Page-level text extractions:
- Opening Delimiter -
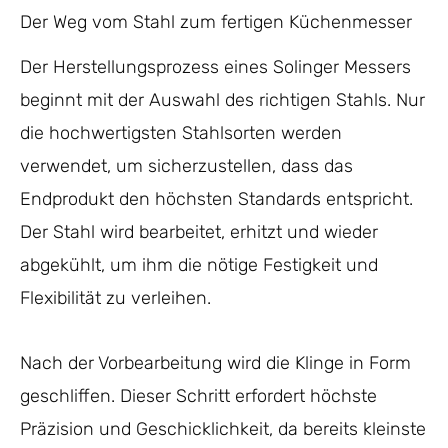
Der Weg vom Stahl zum fertigen Küchenmesser
Der Herstellungsprozess eines Solinger Messers
beginnt mit der Auswahl des richtigen Stahls. Nur
die hochwertigsten Stahlsorten werden
verwendet, um sicherzustellen, dass das
Endprodukt den höchsten Standards entspricht.
Der Stahl wird bearbeitet, erhitzt und wieder
abgekühlt, um ihm die nötige Festigkeit und
Flexibilität zu verleihen.
Nach der Vorbearbeitung wird die Klinge in Form
geschliffen. Dieser Schritt erfordert höchste
Präzision und Geschicklichkeit, da bereits kleinste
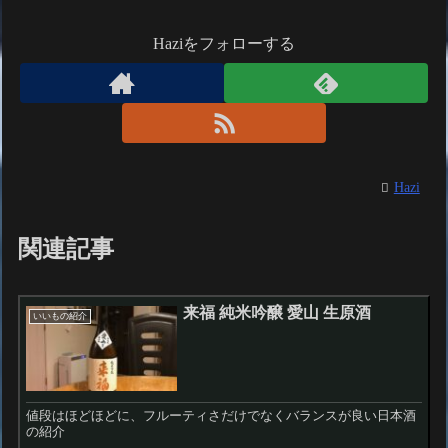
Haziをフォローする
Hazi
関連記事
来福 純米吟醸 愛山 生原酒
いいもの紹介
値段はほどほどに、フルーティさだけでなくバランスが良い日本酒
の紹介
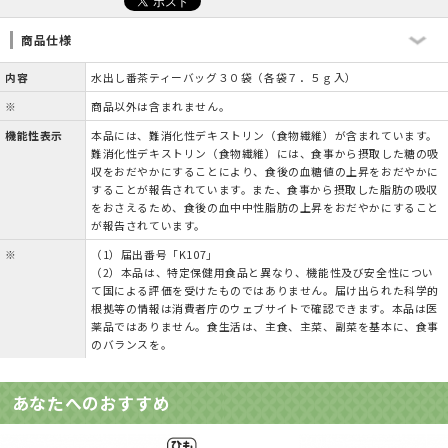
商品仕様
内容
水出し番茶ティーバッグ３０袋（各袋７．５ｇ入）
※
商品以外は含まれません。
機能性表示
本品には、難消化性デキストリン（食物繊維）が含まれています。
難消化性デキストリン（食物繊維）には、食事から摂取した糖の吸
収をおだやかにすることにより、食後の血糖値の上昇をおだやかに
することが報告されています。また、食事から摂取した脂肪の吸収
をおさえるため、食後の血中中性脂肪の上昇をおだやかにすること
が報告されています。
※
（1）届出番号「K107」
（2）本品は、特定保健用食品と異なり、機能性及び安全性につい
て国による評価を受けたものではありません。届け出られた科学的
根拠等の情報は消費者庁のウェブサイトで確認できます。本品は医
薬品ではありません。食生活は、主食、主菜、副菜を基本に、食事
のバランスを。
あなたへのおすすめ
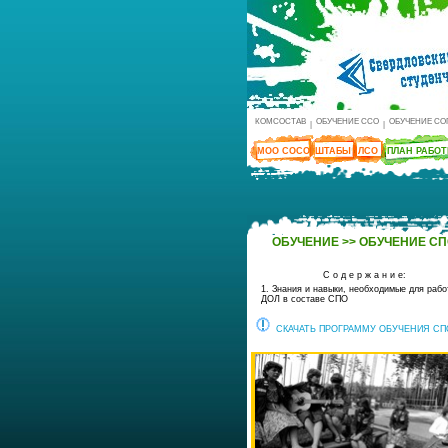
КОМСОСТАВ
ОБУЧЕНИЕ ССО
ОБУЧЕНИЕ СО
|
|
МОО СОСО
ШТАБЫ
ЛСО
ПЛАН РАБО
ОБУЧЕНИЕ >> ОБУЧЕНИЕ С
С о д е р ж а н и е:
1. Знания и навыки, необходимые для рабо
ДОЛ в составе СПО
СКАЧАТЬ ПРОГРАММУ ОБУЧЕНИЯ СП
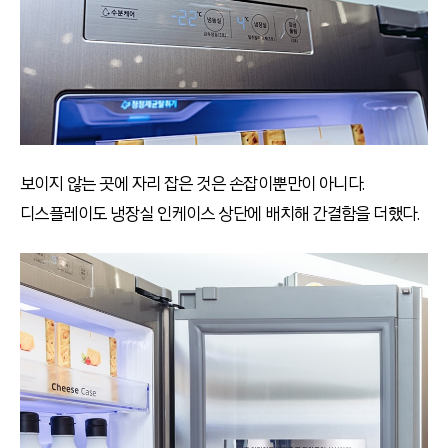
보이지 않는 곳에 자리 잡은 것은 손잡이뿐만이 아니다.
디스플레이도 냉장실 인케이스 상단에 배치해 간결함을 더했다.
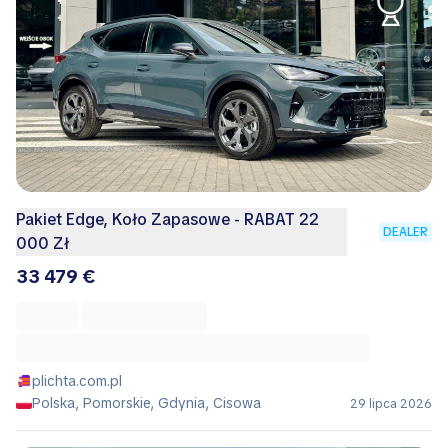
Pakiet Edge, Koło Zapasowe - RABAT 22
DEALER
000 Zł
33 479 €
plichta.com.pl
Polska, Pomorskie, Gdynia, Cisowa
29 lipca 2026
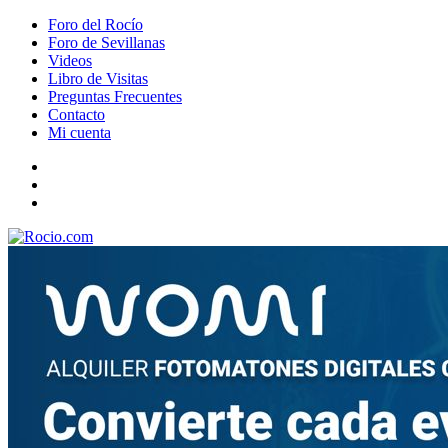
Foro del Rocío
Foro de Sevillanas
Videos
Libro de Visitas
Preguntas Frecuentes
Contacto
Mi cuenta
- Closing Delimiter -
Your job is to transcribe the entries above exactly; skip the pictures.

Der Weg vom Stahl zum fertigen Küchenmesser
Der Herstellungsprozess eines Solinger Messers
beginnt mit der Auswahl des richtigen Stahls. Nur
die hochwertigsten Stahlsorten werden
verwendet, um sicherzustellen, dass das
Endprodukt den höchsten Standards entspricht.
Der Stahl wird bearbeitet, erhitzt und wieder
abgekühlt, um ihm die nötige Festigkeit und
Flexibilität zu verleihen.
Nach der Vorbearbeitung wird die Klinge in Form
geschliffen. Dieser Schritt erfordert höchste
Präzision und Geschicklichkeit, da bereits kleinste
Haziをフォローする
Hazi
関連記事
来福 純米吟醸 愛山 生原酒
いいもの紹介
値段はほどほどに、フルーティさだけでなくバランスが良い日本酒
の紹介
商品仕様
内容
水出し番茶ティーバッグ３０袋（各袋７．５ｇ入）
※
商品以外は含まれません。
機能性表示
本品には、難消化性デキストリン（食物繊維）が含まれています。
難消化性デキストリン（食物繊維）には、食事から摂取した糖の吸
収をおだやかにすることにより、食後の血糖値の上昇をおだやかに
することが報告されています。また、食事から摂取した脂肪の吸収
をおさえるため、食後の血中中性脂肪の上昇をおだやかにすること
が報告されています。
※
（1）届出番号「K107」
（2）本品は、特定保健用食品と異なり、機能性及び安全性につい
て国による評価を受けたものではありません。届け出られた科学的
根拠等の情報は消費者庁のウェブサイトで確認できます。本品は医
薬品ではありません。食生活は、主食、主菜、副菜を基本に、食事
のバランスを。
あなたへのおすすめ
КОМСОСТАВ
ОБУЧЕНИЕ ССО
ОБУЧЕНИЕ СО
|
|
МОО СОСО
ШТАБЫ
ЛСО
ПЛАН РАБО
ОБУЧЕНИЕ >> ОБУЧЕНИЕ С
С о д е р ж а н и е:
1. Знания и навыки, необходимые для рабо
ДОЛ в составе СПО
СКАЧАТЬ ПРОГРАММУ ОБУЧЕНИЯ СП
보이지 않는 곳에 자리 잡은 것은 손잡이뿐만이 아니다.
디스플레이도 냉장실 인케이스 상단에 배치해 간결함을 더했다.
Pakiet Edge, Koło Zapasowe - RABAT 22
DEALER
000 Zł
33 479 €
plichta.com.pl
Polska, Pomorskie, Gdynia, Cisowa
29 lipca 2026
Foro del Rocío
Foro de Sevillanas
Videos
Libro de Visitas
Preguntas Frecuentes
Contacto
Mi cuenta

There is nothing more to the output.